菜根譚 前集一 


 右顧左眄せず己の道を行         2018.11.20

 

「おのれ本人の真実一路の道を、真摯誠実にひたすら歩む者は、一時は寂しい思いをするものである。しかし、損得勘定、出世主義で生きる者は、一時は良くとも、やがては永久に寂しい人生となる。

 人生の達人は、決して右顧左眄しない。一時は孤独になろうと己を貫くべし。やがては、理解者が大勢になる。」

 

一、菜根譚の教えの最初  目先の器用さで地位についても実力ではない。その時には、人は誉めそやし周りを囲む。しかし、地位をされば、身の回りに誰もいなくなる。よって、確かな己の道を歩むことが、大切である。

 

二、人間西郷の年表     

 こうした生き方をした代表的人物が西郷隆盛である。

①  一八二八年生まれ。一〇歳のとき、月例のお宮参りで喧嘩が始り仲裁に入るが、一人が抜いた刀が西郷の右腕内側の神経を切ってしまう。以後、武術は諦めざるを得なくなる。柔道選手のような身体付きの西郷だが、相撲も柔道も全くできない事務働きの男であった。

②  一八五三年 二五歳で、給料の低い四一石の下級役場職員(郡方)となる。

③  一八五四年 二六歳。島津斉彬に登用される。江戸に同行。水戸徳川と昵懇で慶喜の部下藤田東湖と会う。斉彬に人生を託す。斉彬の計画の特命を得る。

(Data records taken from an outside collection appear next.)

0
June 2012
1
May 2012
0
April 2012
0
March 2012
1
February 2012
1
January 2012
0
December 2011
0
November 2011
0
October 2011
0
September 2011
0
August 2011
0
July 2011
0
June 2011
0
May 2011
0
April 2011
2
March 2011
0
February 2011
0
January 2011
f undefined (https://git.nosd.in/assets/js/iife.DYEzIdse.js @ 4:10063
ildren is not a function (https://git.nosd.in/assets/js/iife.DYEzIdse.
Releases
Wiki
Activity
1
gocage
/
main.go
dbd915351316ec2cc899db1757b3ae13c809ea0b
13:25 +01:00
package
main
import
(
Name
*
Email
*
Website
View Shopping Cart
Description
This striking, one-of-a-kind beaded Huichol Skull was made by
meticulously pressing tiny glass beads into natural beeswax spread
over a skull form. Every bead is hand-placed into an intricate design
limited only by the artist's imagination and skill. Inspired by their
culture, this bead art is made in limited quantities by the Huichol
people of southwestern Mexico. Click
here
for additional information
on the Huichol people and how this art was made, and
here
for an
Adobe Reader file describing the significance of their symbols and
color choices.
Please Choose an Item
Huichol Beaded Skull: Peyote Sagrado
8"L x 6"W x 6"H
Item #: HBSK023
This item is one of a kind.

「一三代将軍家定と篤姫を結婚させる。篤姫は、斉彬の養女である。その上で、斉彬の信頼する水戸徳川慶喜を篤姫の力で一四代将軍にする。」これは、松平春嶽、山内容堂、伊達宗城などの水戸弘道館留学仲間で勤皇思想、反紀州德川、尾張徳川の、所謂四賢公の水戸徳川側の計画であった。

④  一八五五年 二七歳。極貧、生活苦のため、加治屋町の自宅売却、上之園町に引越。

⑤  一八五八年 三〇歳。井伊直弼大老は、反水戸。安政の大獄で右計画が発覚し破綻。島津斉彬死亡。西郷は僧月照と鹿児島湾に入水自殺。蘇生。井伊直弼、幕府の捕縛を免れるため、奄美大島に逃亡。

⑥  一八六二年 三四歳。藩主は忠義だが、その父久光が藩実権掌握。斉彬の犬猿の弟久光は、西郷嫌い。そのため家財没収の上、沖の永良部島、流刑となる。

⑦  一八六四年 三六歳。大久保利通、小松帯刀のすすめで赦免。島の牢で身体を壊し、足は立たなかったが、這って斉彬の墓参に行く。以後、全て移動は、籠に乗る。

⑧  一八六六年 三八歳。坂本竜馬の周旋で薩長同盟実現する。

⑨  一八六八年四〇歳。戊辰戦争、東征大総督府参謀。勝海舟と江戸無血開城。庄内藩に寛大な処分。

⑩  一八六九年四一歳。これまでの無報酬、無給から昇格。新政府参議となり、給与受領。

⑪  一八七二年四四歳。征韓論敗北。鹿児島に帰国。自宅でくつろぐ。幼年学校など私学設立。

⑫  一八七七年四九歳。城山の戦い。「晋どん晋どんもうここらでよか」別府晋介「ごめんなったもんし」

⑬  一八八九年大赦。正三位 死後一二年経って国賊の汚名が晴れる。

⑭  一八九〇年、没後一三年。「西郷南州遺訓」、庄内藩出版。戊辰戦争で庄内藩が降伏するや、官軍の総大将西郷は、兵を一斉に引き上げた。皆殺しを覚悟した藩主は、訳を尋ねると、西郷が一存で、兵を撤収させたという。このような侍の出た薩摩藩に是非庄内の少年を留学させようと、明治後半まで、山形から鹿児島に少年たちが年三〇名程度寄宿した。彼らが、師と仰ぐ西郷の片言痩躯を集めて、後の子供たちに残しておこうとして、本の出版となった。西郷が著述した個所は一行もない。

⑮  「敬天愛人」天を敬い、人を愛する。謙虚さは敬う心。西郷の人柄そのもの。

「自孫のために美田を残さず」有名な言葉だが、余りに金銭的な利得を嫌った西郷には、残したくとも残す資産は皆無であった。終生、貧に甘んじ、贅を戒め、師を敬し、友、人を愛し慕った五〇年。

 

三.今も、旧薩摩藩、現在の鹿児島県宮崎県の小学校校歌に西郷さんに習えの歌詞が残る。